I’ll start this Tomorrow When The War Began movie review by saying how much I really enjoyed the movie, which surprised me due to my pre-conceived notion that it could not be as good as the book. Well the book is obviously better but this portrayal was also very enjoyable and easy to watch. And I love the way Stuart Beattie cheekily makes reference to this point in one of the scenes from the movie where Corrie is reading the book “My Brilliant Career” and tells Ellie the book is “better than the movie”.
Stuart Beattie did a good job of sticking to the original storyline of Tomorrow When The War Began, although some of the original story from the book is not in the movie due to time constraints, and other parts of the story have been added to. It’s difficult to cover everything in 104 minutes, and I’ve never seen a movie adaption of a book that hasn’t had parts of the story missing.
This coming of age movie starts with Ellie asking some of her friends to go camping with her to a remote, pristine area of bushland the locals call “Hell”. While they’re away some of the teens notice squadrons of planes flying overhead, thinking it unusual but maybe part of the Commemmorative Day celebrations that are going on in their rural township of Wirawee while they’re away.
The teens return home to find the reason for the flyover; their town has been invaded by a foreign enemy force, and their families are being held captive at the showgrounds. They decide that they have to fight guerilla style to try to save themselves, their homes and their families and the story shows the lengths the group goes to in order to do this. It is filled with plenty of action and drama, and reveals how quickly the teens have to grow up and work together in order to take on the enemy force.
Tomorrow When The War Began movie review
My Thoughts On the Actors
Caitlin Stasey did an excellent job of playing the female lead of Ellie, which was a pleasant surprise. I had watched her in Neighbours and didn’t think she was that strong of an actor in the television soapie, though to be fair to Caitlin, her character was not that strong in the series and you can only work with the script you’re given. Caitlin gives a gutsy performance in her role of Ellie while also showing the vulnerable side of her character as she contemplates the gravity of some actions she has to carry out in order to save herself and her friends.

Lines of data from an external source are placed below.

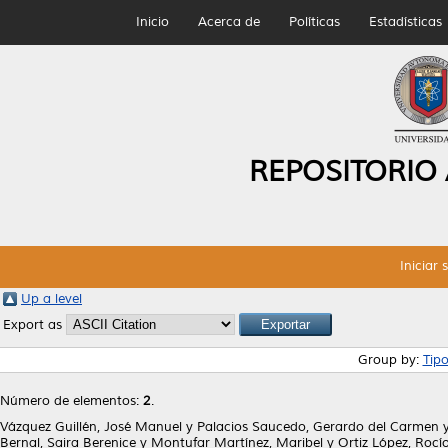
Inicio
Acerca de
Políticas
Estadísticas
REPOSITORIO
Iniciar 
Up a level
Export as
Group by:
Tip
Número de elementos:
2
.
Vázquez Guillén, José Manuel
y
Palacios Saucedo, Gerardo del Carmen
Bernal, Saira Berenice
y
Montufar Martínez, Maribel
y
Ortiz López, Rocí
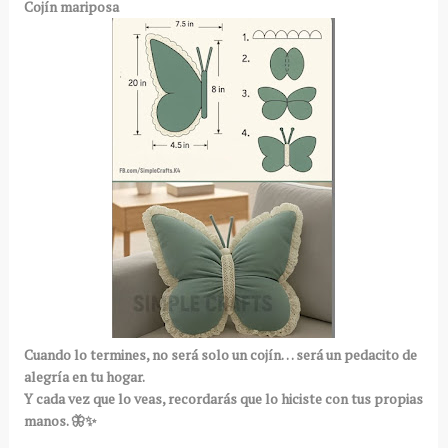
Cojín mariposa
Cuando lo termines, no será solo un cojín… será un pedacito de
alegría en tu hogar.
Y cada vez que lo veas, recordarás que lo hiciste con tus propias
manos. 🦋✨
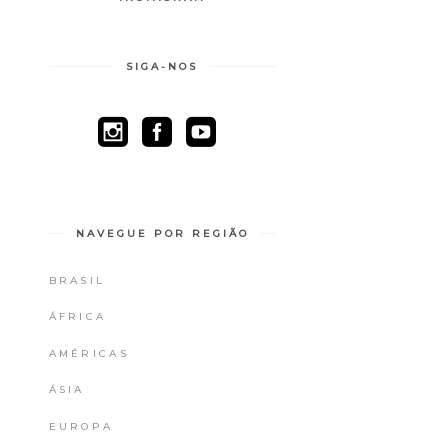
SIGA-NOS
NAVEGUE POR REGIÃO
BRASIL
ÁFRICA
AMÉRICAS
ÁSIA
EUROPA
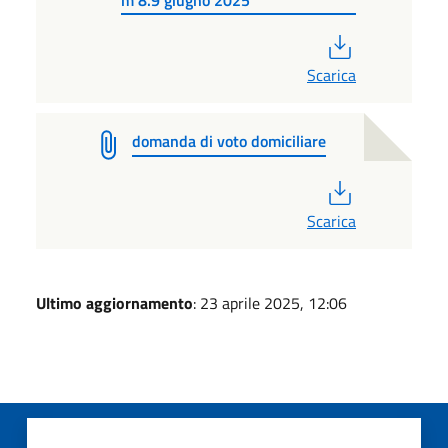
PDF
Scarica
domanda di voto domiciliare
PDF
Scarica
Ultimo aggiornamento
: 23 aprile 2025, 12:06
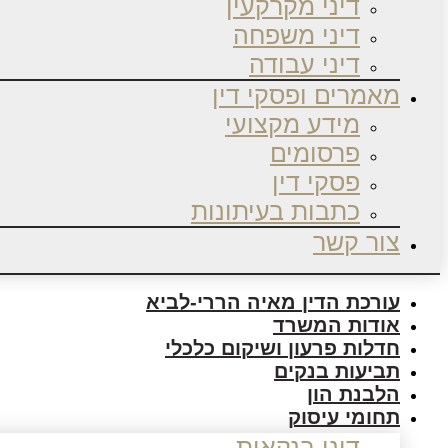
דיני מקרקעין
דיני משפחה
דיני עבודה
מאמרים ופסקי דין
מידע מקצועי
פרסומים
פסקי דין
כתבות בעיתונות
צור קשר
עורכת הדין מאיה הררי-לביא
אודות המשרד
חדלות פרעון ושיקום כלכלי
תביעות בנקים
הלבנת הון
תחומי עיסוק
דיני בנקאות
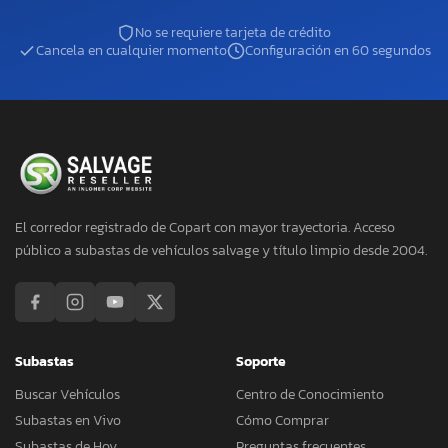
No se requiere tarjeta de crédito
Cancela en cualquier momento
Configuración en 60 segundos
El corredor registrado de Copart con mayor trayectoria. Acceso
público a subastas de vehículos salvage y título limpio desde 2004.
Subastas
Soporte
Buscar Vehículos
Centro de Conocimiento
Subastas en Vivo
Cómo Comprar
Subastas de Hoy
Preguntas frecuentes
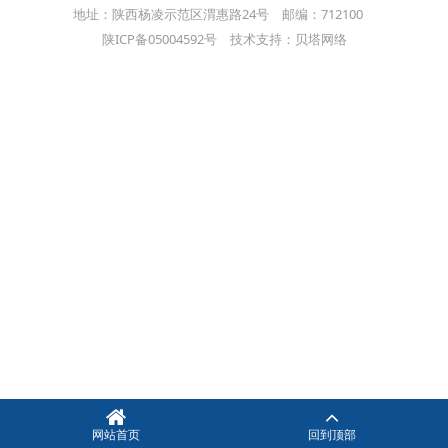
地址：陕西杨凌示范区渭惠路24号 邮编：712100
陕ICP备05004592号 技术支持：贝塔网络
网站首页
回到顶部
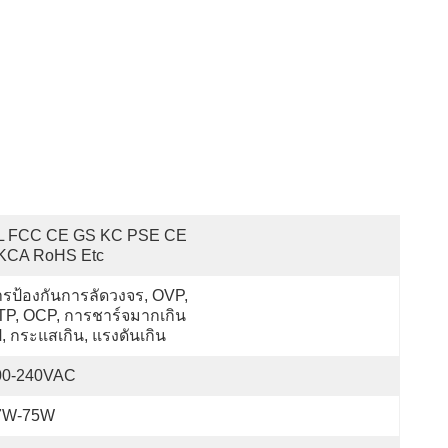
L FCC CE GS KC PSE CE 
KCA RoHS Etc
รป้องกันการลัดวงจร, OVP, 
TP, OCP, การชาร์จมากเกิน
, กระแสเกิน, แรงดันเกิน
00-240VAC
7W-75W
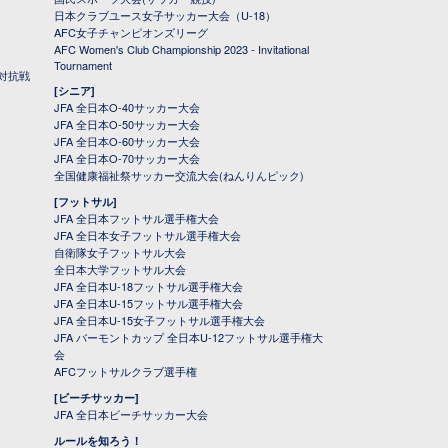
日本クラブユース女子サッカー大会（U-18）
AFC女子チャンピオンズリーグ
AFC Women's Club Championship 2023 - Invitational
Tournament
対抗戦
[シニア]
JFA 全日本O-40サッカー大会
JFA 全日本O-50サッカー大会
JFA 全日本O-60サッカー大会
JFA 全日本O-70サッカー大会
全国健康福祉祭サッカー交流大会(ねんりんピック)
[フットサル]
JFA 全日本フットサル選手権大会
JFA 全日本女子フットサル選手権大会
自衛隊女子フットサル大会
全日本大学フットサル大会
JFA 全日本U-18フットサル選手権大会
JFA 全日本U-15フットサル選手権大会
JFA 全日本U-15女子フットサル選手権大会
JFA バーモントカップ 全日本U-12フットサル選手権大
会
AFCフットサルクラブ選手権
[ビーチサッカー]
JFA 全日本ビーチサッカー大会
ルールを知ろう！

Deniz Akdeniz also played an excellent role as the character of Homer. I haven’t seen him in any roles previous to this, and he played Homer with a great deal of believability. Considering his is the character that is the practical joker and he is constantly having run-ins with the police prior to the invasion, his natural ability to lead is bought to the fore as he faces a world of chaos and uncertainty. He, along with Ellie, really take control of the situation they find themselves in with grit and a maturity beyond their years.
Lincoln Lewis plays a good role of the cowardly ocker Kevin, though towards the end of the movie, Kevin reveals a more caring and courageous nature.
Corrie, who is played by English actress Rachel Hurd-Wood does an excellent Australian accent. In fact she sounded more Aussie than Caitlin Stasey and Phoebe Tonkin who are both Australian actors. She does a good job of playing Ellie’s best friend and Kevin’s girlfriend.
Phoebe Tonkin plays the refined Fiona well, though I didn’t like the way the character of Fi was dumbed down. Her character isn’t that of a dumb blonde in the book, yet I feel she was portrayed that way in the Tomorrow movie, in the beginning at least.
Ashleigh Cummings was a credible Robyn, whose character was made much more religious in the movie. I also think she appears as a stronger character in the book; she doesn’t have to compromise her values which she does in the movie in a big way towards the end.
Lee’s role doesn’t seem as big in the movie as it is in the book, though Chris Pang does a good job of playing the gifted yet introverted Lee. I would have liked to see more of Lee’s character portrayed in the movie, along with his relationship with Ellie – we don’t get to see that awkward development between the pair that is better represented in the book.
Andy Ryan does a great job of playing the pot-smoking stoner Chris who makes an appearance later in the movie. I loved the scene where Ellie gives Chris a serve for falling asleep while he was supposed to be on watch.
I wish the movie had been longer and concentrated on the development of the characters more. You don’t form as strong a bond with the characters in the movie as you do in the book. You also don’t get to see the relationship development between Ellie and Lee or Homer and Fi. But I suppose that is being a little nit-picky considering the time limitations of the movie.
The ending while sticking to the main storyline of the book takes a few twists and turns, with Corrie being shot under different circumstances and all the characters being involved in blowing up the bridge, whereas in the book only half of them are there.
All in all though, the movie was very enjoyable, with plenty of action scenes that had me on the edge of my seat at times. It should do as well overseas as it has done at the box office in Australia. I’ll finish this Tomorrow When The War Began movie review by giving the movie a score of 7 out of 10.